260. The little army of the United States had almost put out of consideration wherever its detachments could be found in the South they were surrounded and forced to surrender and to be transferred to the North. After secession, and in some of the States even before it, the forts, arsenals, mints, custom-houses, ship-yards, and public property of the United States had been seized by authority of the State, and these were held until transferred to he new Confederate States organization. In the first two months of 1861 the authority of the United States was paralyzed in seven States, and in at least seven more its future authority seemed of very doubtful duration.

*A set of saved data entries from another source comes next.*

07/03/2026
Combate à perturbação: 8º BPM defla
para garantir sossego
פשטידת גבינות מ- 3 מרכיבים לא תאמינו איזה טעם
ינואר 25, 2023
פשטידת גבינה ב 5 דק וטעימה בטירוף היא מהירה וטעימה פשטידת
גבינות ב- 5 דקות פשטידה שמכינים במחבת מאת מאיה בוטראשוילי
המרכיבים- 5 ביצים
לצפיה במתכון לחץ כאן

261. Only a few forts, of all the magnificent structures with which the nation had dotted the Southern coast, remained to it- the forts near Key West, Fortress Monroe at the mouth of Chesapeake Bay, Fort Pickens at Pensacola, and Fort Sumter in Charleston harbor. Both the last-named were beleaguered by hostile batteries, but the administration of President Buchanan, intent on maintaining the peace until the new administration should come in, instructed their commanding officers to refrain from any acts tending to open conflict. The Federal officers, therefore, were obliged to look idly on while every preparation was made for their destruction, and even while a vessel bearing suppliers for Fort Sumter was driven back by the batteries between it and the sea.
262. The divergence between the two sections of ht country had thus passed into disunion, and was soon to pass into open hostility. The legal recognition of the custom of slavery, acting upon and reacted upon by every step in their economic development and every difference in their natural characteristics, surroundings, and institutions, had carried North and South further and faster apart, until the elements of a distinct nationality had appeared in the latter. Slavery had had somewhat the same effect on the South that democracy had had on the colonies. In the latter case the aristocracy of the mother country had made a very feeble struggle to maintain the unity of its empire. It remained to be seen, in the American case, whether democracy would do better.